Early on, Piedmont suggested that only a small number of wells, if any, would be affected by its activities. Since then, it has been unable to provide any meaningful estimates as to how many households and farms might be at risk of losing their water security. If a well does run dry, Piedmont says, the company will respond on a case-by-case basis. In the short term, it will provide a household with bottled water for up to 45 days or may supply a tanker, depending on the existing well’s use and flow rate. If the wells remain dry, the company will connect households to a municipal water service, if practical, or otherwise dig a deeper well. If it can’t restore access to water by digging a deeper well, Piedmont has said in state filings, it may either continue to try to extend municipal service or engage in “good faith” negotiations with the owner to purchase the property.
Gaston County residents are equally concerned that naturally occurring arsenic, abundant in the area, or other harmful chemicals will be released into their water during the mining process. I ask Eric if he’s worried. “Of course I’m worried,” he says. “If my well gets poisoned, I can’t do anything to fix that. There is no Band-Aid. The Band-Aid is ‘find other water.’”
Eric says he and his wife did have a conversation about whether they should relocate. “We don’t want to do that,” he says, “and we’re not going to do that at this point, but of course we had to have that conversation.”
The future Eric sees for this place is a better life for his family. “You know,” he says, “you worry about the world, you worry about things, and even if things go well, you want to provide a better life for your kids. For us, we want to know what’s in our food, and now we do, because we grew those vegetables, we raised those animals.”
I ask Harper whether he thinks Piedmont has lived up to its promise to be a good neighbor, and he says it depends on your perspective. “Where are you bringing your perspective from?” he asks. “Do you have a country-living perspective? Because out here, a good neighbor calls to check on your mom because they already know your mom has been sick. Does that happen in a big city? It’s a different school of thought. They could be what they call a good neighbor somewhere else, but not here.”

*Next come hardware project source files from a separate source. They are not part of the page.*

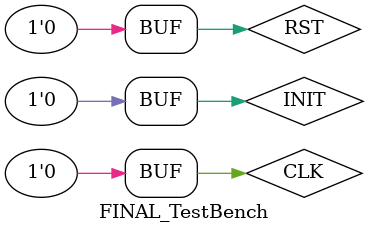
<source format=v>
`timescale 1ns / 1ps


module FINAL_TestBench(

    );
    reg CLK, RST, INIT;
    wire check;
    Unlock_Check UUT(.CLK(CLK), .RST(RST), .INIT(INIT), .check(check));
    
    initial begin
    RST = 1'b1;
    #40;
    RST = 1'b0;
    INIT = 1'b1;
    #20;
    INIT = 1'b0;
    
    end
    
    always begin
    CLK = 1'b1;
    #20;
    
    CLK = 1'b0;
    #20;
    end
endmodule

</source>
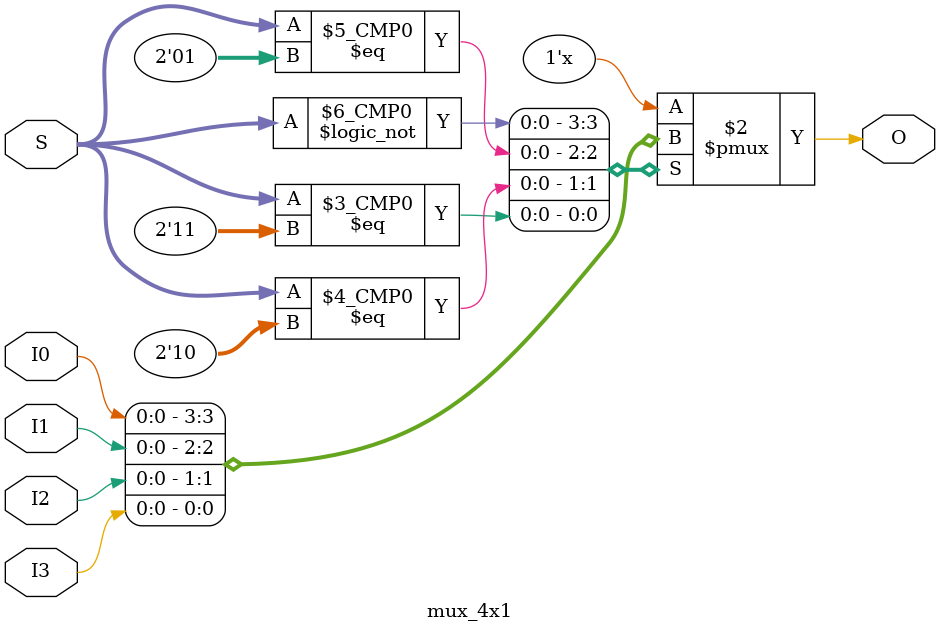
<source format=v>
module mux_4x1(I0,I1,I2,I3,S,O);
input I0,I1,I2,I3;
input [1:0]S;
output reg O;

always@(*)
begin
case(S)
 2'b00 :O<=I0;
 2'b01 :O<=I1;
 2'b10 :O<=I2;
 2'b11 :O<=I3;
endcase
end
endmodule

</source>
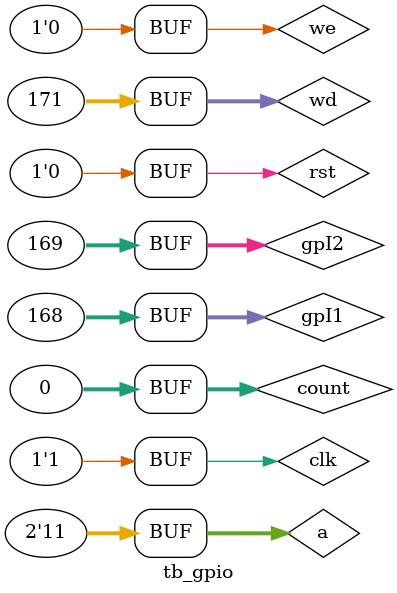
<source format=v>
module tb_gpio;

    reg  [1:0]  a;
    reg  [31:0] wd, gpI1, gpI2;
    reg         we, rst, clk;
    wire [31:0] rd, gpO1, gpO2;
    
    integer count = 0;
    
    task tick;
    begin
        clk = 1'b0; #5;
        clk = 1'b1; #5;
        count = count + 1;
    end
    endtask
    
    gpio_top gpio (
        .clk        (clk),
        .rst        (rst),
        .a          (a),
        .we         (we),
        .wd         (wd),
        .gpI1       (gpI1),
        .gpI2       (gpI2),
        .rd         (rd),
        .gpO1       (gpO1),
        .gpO2       (gpO2)
    );
    
    initial begin
        rst = 0;
        we = 1;
        
        //Testing output gpI1
        a = 0;
        gpI1 = 32'd168;
        tick;
        tick;
        
        //Testing output gpI2 
        a = 1;
        gpI2 = 32'd169;
        tick;
        tick;
        
        //Testing output gpO1 
        a = 2;
        wd = 32'd170;
        tick;
        
        //Testing output gpO2 
        a = 3;
        wd = 32'd171;
        tick;
        tick;
        
        we = 0;
        
        //Testing input gpI1
        a = 0;
        gpI1 = 32'd168;
        tick;
        tick;
        
        //Testing input gpI2 
        a = 1;
        gpI2 = 32'd169;
        tick;
        tick;
        
        //Testing input gpO1 
        a = 2;
        wd = 32'd170;
        tick;
        
        //Testing input gpO2 
        a = 3;
        wd = 32'd171;
        tick;
        tick;
        
    end
    
endmodule

</source>
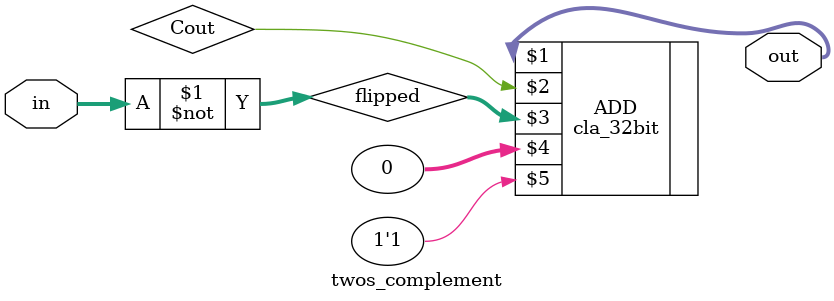
<source format=v>
module twos_complement(out, in);
	input [31:0] in;
	output [31:0] out;

    wire Co;
	wire [31:0] flipped;

	assign flipped = ~in;

	cla_32bit ADD(out, Cout, flipped, 0, 1'b1);

endmodule

</source>
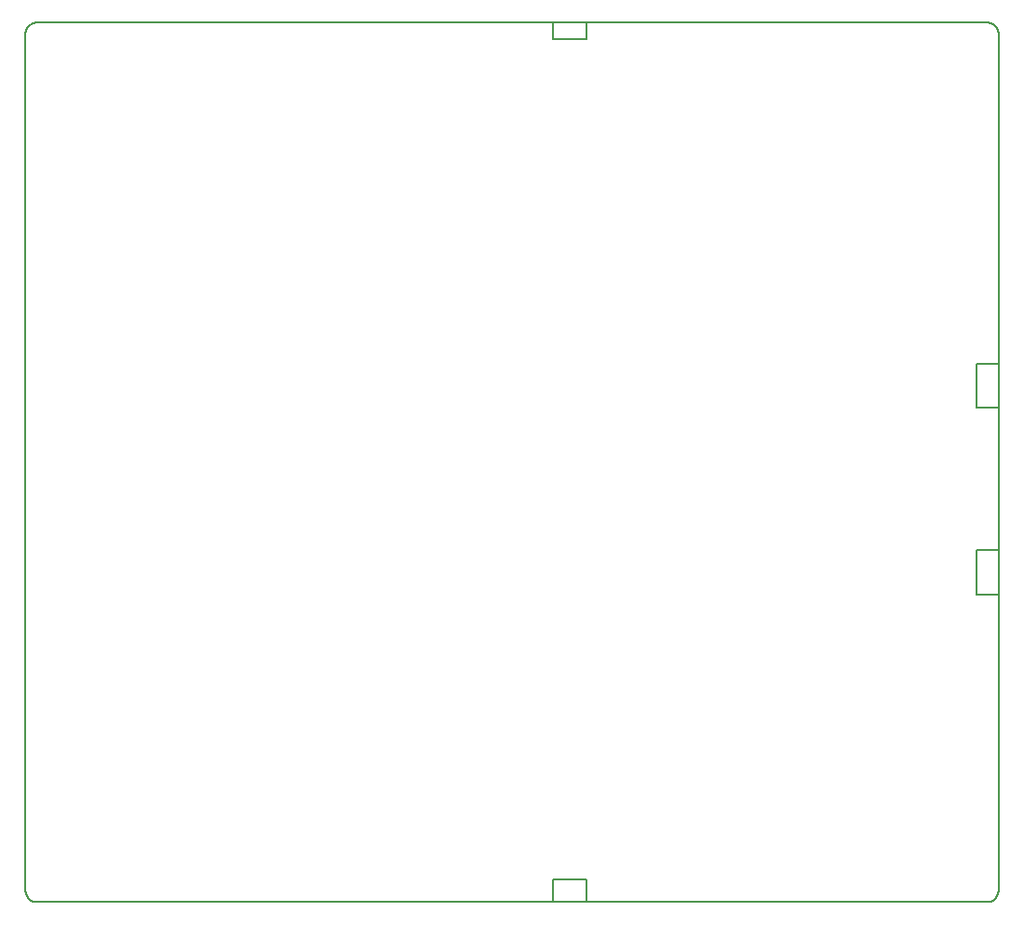
<source format=gbr>
G71*
G90*
G04 Quadcept GERBER*
%MOMM*%
%FSLAX44Y44*%
%ADD10C,0.2*%
G54D10*
G01X-280000Y-390000D02*
G01X-279659Y-392588D01*
G01X-279659Y-392588D02*
G01X-278660Y-395000D01*
G01X-278660Y-395000D02*
G01X-277071Y-397071D01*
G01X-277071Y-397071D02*
G01X-275000Y-398660D01*
G01X-275000Y-398660D02*
G01X-272588Y-399659D01*
G01X-272588Y-399659D02*
G01X-270000Y-400000D01*
G01X-270000Y-400000D02*
G01X-270000Y-400000D01*
G01X-270000Y-400000D02*
G01X595000Y-400000D01*
G01X595000Y-400000D02*
G01X597588Y-399659D01*
G01X597588Y-399659D02*
G01X600000Y-398660D01*
G01X600000Y-398660D02*
G01X602071Y-397071D01*
G01X602071Y-397071D02*
G01X603660Y-395000D01*
G01X603660Y-395000D02*
G01X604659Y-392588D01*
G01X604659Y-392588D02*
G01X605000Y-390000D01*
G01X605000Y-390000D02*
G01X605000Y-390000D01*
G01X605000Y-390000D02*
G01X605000Y390000D01*
G01X605000Y390000D02*
G01X604659Y392588D01*
G01X604659Y392588D02*
G01X603660Y395000D01*
G01X603660Y395000D02*
G01X602071Y397071D01*
G01X602071Y397071D02*
G01X600000Y398660D01*
G01X600000Y398660D02*
G01X597588Y399659D01*
G01X597588Y399659D02*
G01X595000Y400000D01*
G01X595000Y400000D02*
G01X595000Y400000D01*
G01X595000Y400000D02*
G01X-270000Y400000D01*
G01X-270000Y400000D02*
G01X-272588Y399659D01*
G01X-272588Y399659D02*
G01X-275000Y398660D01*
G01X-275000Y398660D02*
G01X-277071Y397071D01*
G01X-277071Y397071D02*
G01X-278660Y395000D01*
G01X-278660Y395000D02*
G01X-279659Y392588D01*
G01X-279659Y392588D02*
G01X-280000Y390000D01*
G01X-280000Y390000D02*
G01X-280000Y390000D01*
G01X-280000Y390000D02*
G01X-280000Y-390000D01*
G01X585000Y-120600D02*
G01X605000Y-120600D01*
G01X200000Y-399850D02*
G01X200000Y-379850D01*
G01X200000Y-379850D02*
G01X230000Y-379850D01*
G01X230000Y-379850D02*
G01X230000Y-399850D01*
G01X605000Y-80000D02*
G01X585000Y-80000D01*
G01X585000Y89700D02*
G01X605000Y89700D01*
G01X585000Y49700D02*
G01X585000Y89700D01*
G01X605000Y49700D02*
G01X585000Y49700D01*
G01X230000Y400000D02*
G01X230000Y385200D01*
G01X230000Y385200D02*
G01X200000Y385200D01*
G01X200000Y385200D02*
G01X200000Y400000D01*
G01X585000Y-120300D02*
G01X585000Y-80300D01*
M02*

</source>
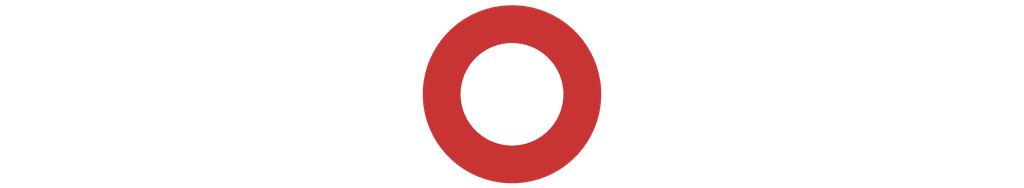
<source format=kicad_pcb>
(kicad_pcb (version 20240108) (generator pcbnew)

  (general
    (thickness 1.6)
  )

  (paper "A4")
  (layers
    (0 "F.Cu" signal)
    (31 "B.Cu" signal)
    (32 "B.Adhes" user "B.Adhesive")
    (33 "F.Adhes" user "F.Adhesive")
    (34 "B.Paste" user)
    (35 "F.Paste" user)
    (36 "B.SilkS" user "B.Silkscreen")
    (37 "F.SilkS" user "F.Silkscreen")
    (38 "B.Mask" user)
    (39 "F.Mask" user)
    (40 "Dwgs.User" user "User.Drawings")
    (41 "Cmts.User" user "User.Comments")
    (42 "Eco1.User" user "User.Eco1")
    (43 "Eco2.User" user "User.Eco2")
    (44 "Edge.Cuts" user)
    (45 "Margin" user)
    (46 "B.CrtYd" user "B.Courtyard")
    (47 "F.CrtYd" user "F.Courtyard")
    (48 "B.Fab" user)
    (49 "F.Fab" user)
    (50 "User.1" user)
    (51 "User.2" user)
    (52 "User.3" user)
    (53 "User.4" user)
    (54 "User.5" user)
    (55 "User.6" user)
    (56 "User.7" user)
    (57 "User.8" user)
    (58 "User.9" user)
  )

  (setup
    (pad_to_mask_clearance 0)
    (pcbplotparams
      (layerselection 0x00010fc_ffffffff)
      (plot_on_all_layers_selection 0x0000000_00000000)
      (disableapertmacros false)
      (usegerberextensions false)
      (usegerberattributes false)
      (usegerberadvancedattributes false)
      (creategerberjobfile false)
      (dashed_line_dash_ratio 12.000000)
      (dashed_line_gap_ratio 3.000000)
      (svgprecision 4)
      (plotframeref false)
      (viasonmask false)
      (mode 1)
      (useauxorigin false)
      (hpglpennumber 1)
      (hpglpenspeed 20)
      (hpglpendiameter 15.000000)
      (dxfpolygonmode false)
      (dxfimperialunits false)
      (dxfusepcbnewfont false)
      (psnegative false)
      (psa4output false)
      (plotreference false)
      (plotvalue false)
      (plotinvisibletext false)
      (sketchpadsonfab false)
      (subtractmaskfromsilk false)
      (outputformat 1)
      (mirror false)
      (drillshape 1)
      (scaleselection 1)
      (outputdirectory "")
    )
  )

  (net 0 "")

  (footprint "Mounting_Wuerth_WA-SMST-4.5mm_H5mm_9774050982" (layer "F.Cu") (at 0 0))

)

</source>
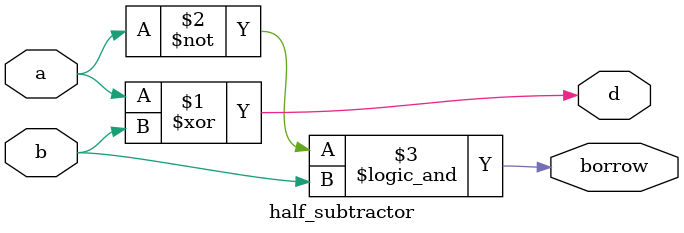
<source format=v>
module half_subtractor(
    input a, 
    input b,

    output d,
    output borrow
);

assign d = a ^ b;
assign borrow = (~a) && b;

endmodule


</source>
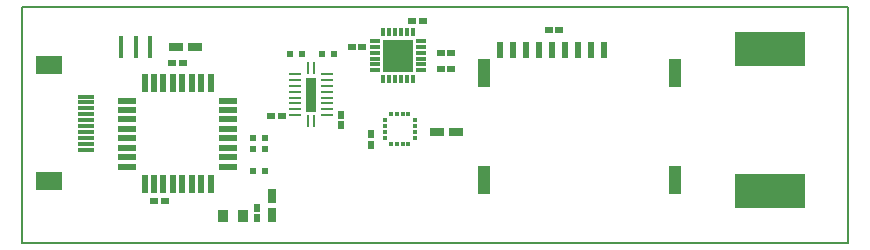
<source format=gtp>
G04*
G04 #@! TF.GenerationSoftware,Altium Limited,Altium Designer,20.0.1 (14)*
G04*
G04 Layer_Color=8421504*
%FSLAX24Y24*%
%MOIN*%
G70*
G01*
G75*
%ADD15C,0.0060*%
%ADD16R,0.0187X0.0197*%
%ADD17R,0.0118X0.0177*%
%ADD18R,0.0177X0.0118*%
%ADD19R,0.0236X0.0591*%
%ADD20R,0.0591X0.0236*%
%ADD21R,0.0453X0.0256*%
%ADD22R,0.2362X0.1181*%
%ADD23R,0.0256X0.0244*%
%ADD24R,0.0433X0.0945*%
%ADD25R,0.0244X0.0551*%
%ADD26R,0.0244X0.0256*%
%ADD27R,0.0114X0.0394*%
%ADD28R,0.0394X0.0114*%
%ADD29R,0.0354X0.1142*%
%ADD30R,0.0157X0.0748*%
%ADD31R,0.0551X0.0118*%
%ADD32R,0.0866X0.0630*%
%ADD33R,0.0256X0.0453*%
%ADD34R,0.0335X0.0413*%
%ADD35R,0.0138X0.0315*%
%ADD36R,0.0335X0.0138*%
%ADD37R,0.1024X0.1063*%
D15*
X27559Y0D02*
Y7874D01*
X0Y0D02*
Y7874D01*
Y0D02*
X27559D01*
X0Y7874D02*
X27559D01*
D16*
X8948Y6300D02*
D03*
X9352D02*
D03*
X9998D02*
D03*
X10402D02*
D03*
X8102Y2400D02*
D03*
X7698D02*
D03*
X8102Y3150D02*
D03*
X7698D02*
D03*
X8102Y3500D02*
D03*
X7698D02*
D03*
D17*
X12305Y4302D02*
D03*
X12502D02*
D03*
X12698D02*
D03*
X12895D02*
D03*
Y3298D02*
D03*
X12698D02*
D03*
X12502D02*
D03*
X12305D02*
D03*
D18*
X13102Y4095D02*
D03*
Y3898D02*
D03*
Y3702D02*
D03*
Y3505D02*
D03*
X12098D02*
D03*
Y3702D02*
D03*
Y3898D02*
D03*
Y4095D02*
D03*
D19*
X6302Y5323D02*
D03*
X5987D02*
D03*
X5672D02*
D03*
X5357D02*
D03*
X5043D02*
D03*
X4728D02*
D03*
X4413D02*
D03*
X4098D02*
D03*
Y1977D02*
D03*
X4413D02*
D03*
X4728D02*
D03*
X5043D02*
D03*
X5357D02*
D03*
X5672D02*
D03*
X5987D02*
D03*
X6302D02*
D03*
D20*
X3527Y4752D02*
D03*
Y4437D02*
D03*
Y4122D02*
D03*
Y3807D02*
D03*
Y3493D02*
D03*
Y3178D02*
D03*
Y2863D02*
D03*
Y2548D02*
D03*
X6873D02*
D03*
Y2863D02*
D03*
Y3178D02*
D03*
Y3493D02*
D03*
Y3807D02*
D03*
Y4122D02*
D03*
Y4437D02*
D03*
Y4752D02*
D03*
D21*
X14465Y3700D02*
D03*
X13835D02*
D03*
X5135Y6550D02*
D03*
X5765D02*
D03*
D22*
X24950Y1738D02*
D03*
Y6462D02*
D03*
D23*
X17577Y7100D02*
D03*
X17923D02*
D03*
X14323Y5800D02*
D03*
X13977D02*
D03*
X14323Y6350D02*
D03*
X13977D02*
D03*
X13373Y7400D02*
D03*
X13027D02*
D03*
X11000Y6550D02*
D03*
X11346D02*
D03*
X8327Y4250D02*
D03*
X8673D02*
D03*
X5373Y6000D02*
D03*
X5027D02*
D03*
X4427Y1400D02*
D03*
X4773D02*
D03*
D24*
X21767Y5663D02*
D03*
Y2119D02*
D03*
X15408D02*
D03*
Y5663D02*
D03*
D25*
X15952Y6450D02*
D03*
X16385D02*
D03*
X16818D02*
D03*
X17251D02*
D03*
X17684D02*
D03*
X18117D02*
D03*
X18550D02*
D03*
X18983D02*
D03*
X19416D02*
D03*
D26*
X10650Y3927D02*
D03*
Y4273D02*
D03*
X7850Y827D02*
D03*
Y1173D02*
D03*
X11650Y3623D02*
D03*
Y3277D02*
D03*
D27*
X9748Y4064D02*
D03*
Y5836D02*
D03*
X9552D02*
D03*
Y4064D02*
D03*
D28*
X10181Y4261D02*
D03*
Y4458D02*
D03*
Y4655D02*
D03*
Y4852D02*
D03*
Y5048D02*
D03*
Y5245D02*
D03*
Y5442D02*
D03*
Y5639D02*
D03*
X9118D02*
D03*
Y5442D02*
D03*
Y5245D02*
D03*
Y5048D02*
D03*
Y4852D02*
D03*
Y4655D02*
D03*
Y4458D02*
D03*
Y4261D02*
D03*
D29*
X9650Y4950D02*
D03*
D30*
X4272Y6550D02*
D03*
X3800D02*
D03*
X3328D02*
D03*
D31*
X2143Y4886D02*
D03*
Y4689D02*
D03*
Y4492D02*
D03*
Y4295D02*
D03*
Y4098D02*
D03*
Y3902D02*
D03*
Y3705D02*
D03*
Y3508D02*
D03*
Y3311D02*
D03*
Y3114D02*
D03*
D32*
X903Y5929D02*
D03*
Y2071D02*
D03*
D33*
X8350Y1565D02*
D03*
Y935D02*
D03*
D34*
X7385Y900D02*
D03*
X6715D02*
D03*
D35*
X12058Y5463D02*
D03*
X12255D02*
D03*
X12452D02*
D03*
X12648D02*
D03*
X12845D02*
D03*
X13042D02*
D03*
Y7037D02*
D03*
X12845D02*
D03*
X12648D02*
D03*
X12452D02*
D03*
X12255D02*
D03*
X12058D02*
D03*
D36*
X13328Y5758D02*
D03*
Y5955D02*
D03*
Y6152D02*
D03*
Y6348D02*
D03*
Y6545D02*
D03*
Y6742D02*
D03*
X11772D02*
D03*
Y6545D02*
D03*
Y6348D02*
D03*
Y6152D02*
D03*
Y5955D02*
D03*
Y5758D02*
D03*
D37*
X12550Y6250D02*
D03*
M02*

</source>
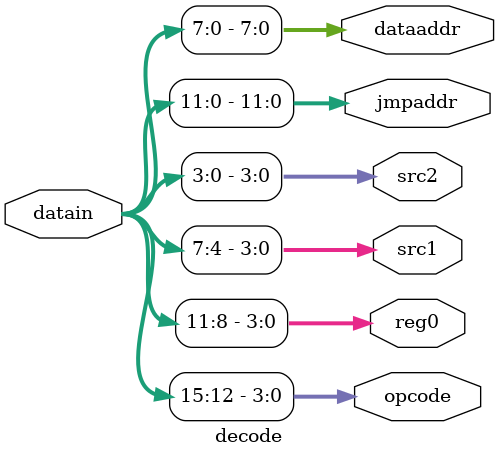
<source format=v>
module decode(datain,opcode,reg0,src1,src2,jmpaddr,dataaddr);
	input [15:0] datain;
	output [3:0] opcode,reg0,src1,src2;
	output [11:0] jmpaddr;
	output [7:0] dataaddr;
	assign opcode = datain[15:12];
	assign reg0 = datain[11:8];
	assign src1 = datain[7:4];
	assign src2 = datain[3:0];
	assign jmpaddr = datain[11:0];
	assign dataaddr = datain[7:0];
endmodule


</source>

Chad Brown says scripture has a lot to say about what it means to be a good neighbor. “The Lord talks about treating our neighbors as we do ourselves. And when I think about how I want to treat my neighbors, I want to invest in their land, their homes, their children. And I don’t care if I get anything back,” he says. “I’m worried we’re losing sight of that foundation — that compassion you have in your heart.”
At the little white farmhouse my grandfather grew up in, I walk the roads. Juanita and Miss Jolly are no longer there, but there are new neighbors now and new friends to be made. My neighbor lets me pet his pregnant horse’s belly. I teach my neighbor’s kids about prickly pear and shelf mushrooms. My neighbor tells me about his time in Vietnam, and I give him the hat off my head. I am still living in my grandfather’s American dream. But who knows for how long?